**Work required**
Lines with "bathroom" in the records below: say how many there are, and add nothing.
** Opening Working data block **
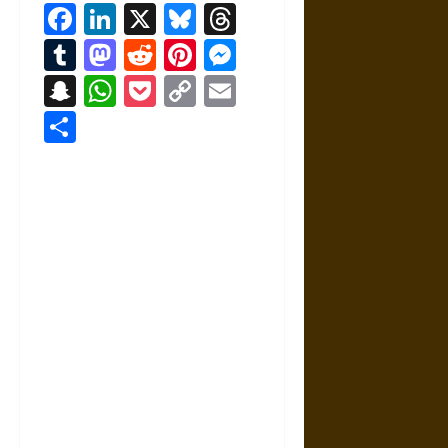
Facebook
LinkedIn
X
Bluesky
Threads
Tumblr
Mastodon
Reddit
Pinterest
Messenger
Snapchat
WhatsApp
Pocket
Copy
Email
Link
Share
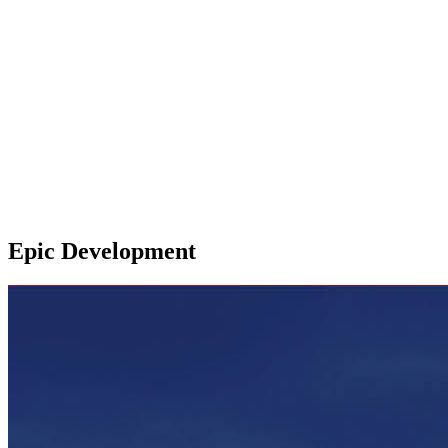
Epic Development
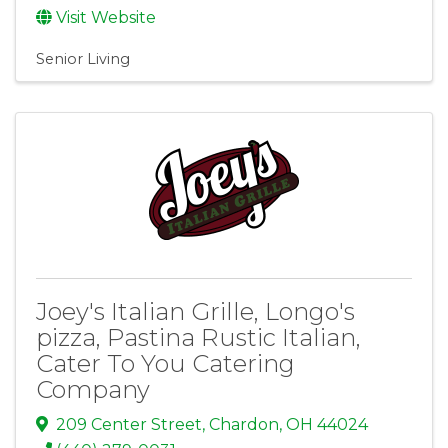
Visit Website
Senior Living
Joey's Italian Grille, Longo's
pizza, Pastina Rustic Italian,
Cater To You Catering
Company
209 Center Street
,
Chardon
,
OH
44024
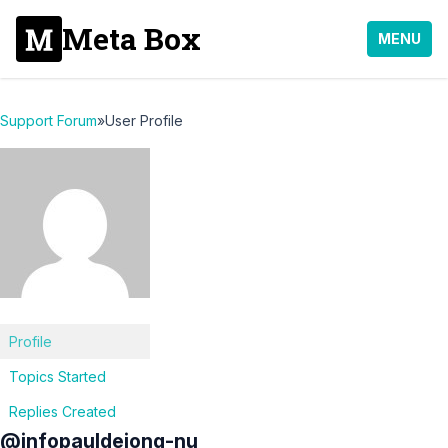
Meta Box
MENU
Support Forum
»
User Profile
Profile
Topics Started
Replies Created
@infopauldejong-nu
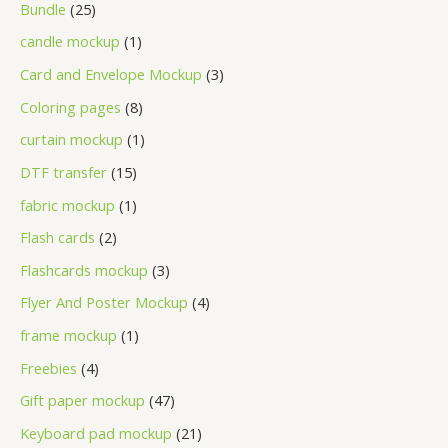
Bundle
25
candle mockup
1
Card and Envelope Mockup
3
Coloring pages
8
curtain mockup
1
DTF transfer
15
fabric mockup
1
Flash cards
2
Flashcards mockup
3
Flyer And Poster Mockup
4
frame mockup
1
Freebies
4
Gift paper mockup
47
Keyboard pad mockup
21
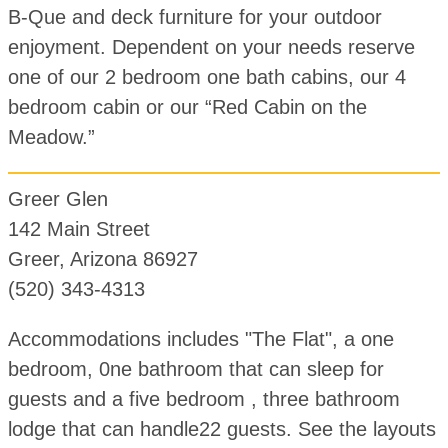
B-Que and deck furniture for your outdoor
enjoyment. Dependent on your needs reserve
one of our 2 bedroom one bath cabins, our 4
bedroom cabin or our “Red Cabin on the
Meadow.”
Greer Glen
142 Main Street
Greer, Arizona 86927
(520) 343-4313
Accommodations includes "The Flat", a one
bedroom, 0ne bathroom that can sleep for
guests and a five bedroom , three bathroom
lodge that can handle22 guests. See the layouts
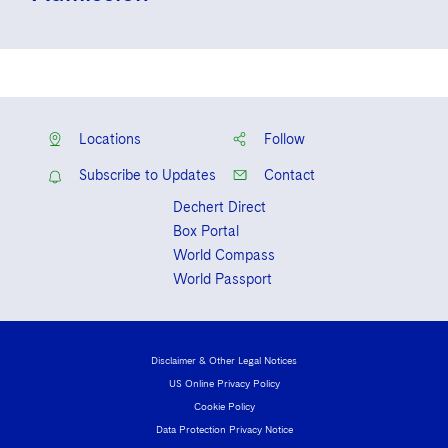
Solicitor, Law Society of Ireland
Locations
Follow
Subscribe to Updates
Contact
Dechert Direct
Box Portal
World Compass
World Passport
Disclaimer & Other Legal Notices
US Online Privacy Policy
Cookie Policy
Data Protection Privacy Notice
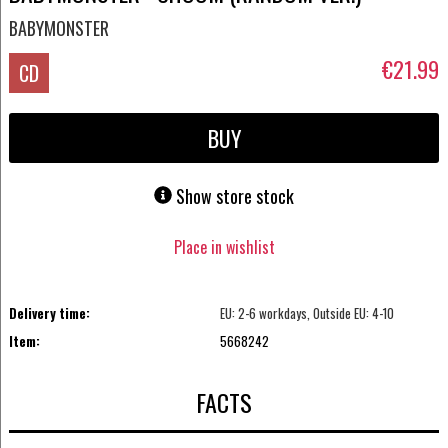
BABYMONSTER
€21.99
CD
BUY
Show store stock
Place in wishlist
Delivery time:
EU: 2-6 workdays, Outside EU: 4-10
Item:
5668242
FACTS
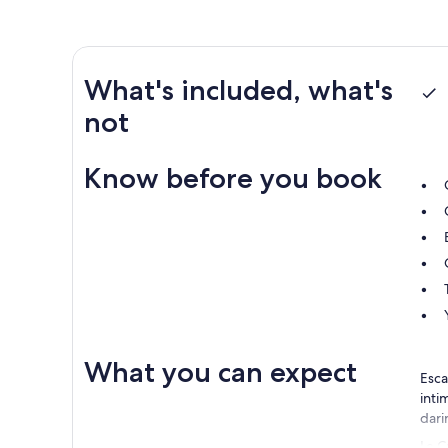
What's included, what's
not
Know before you book
What you can expect
Esca
inti
dari
Le C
** Closing Working data block **
**Response for this exercise**
2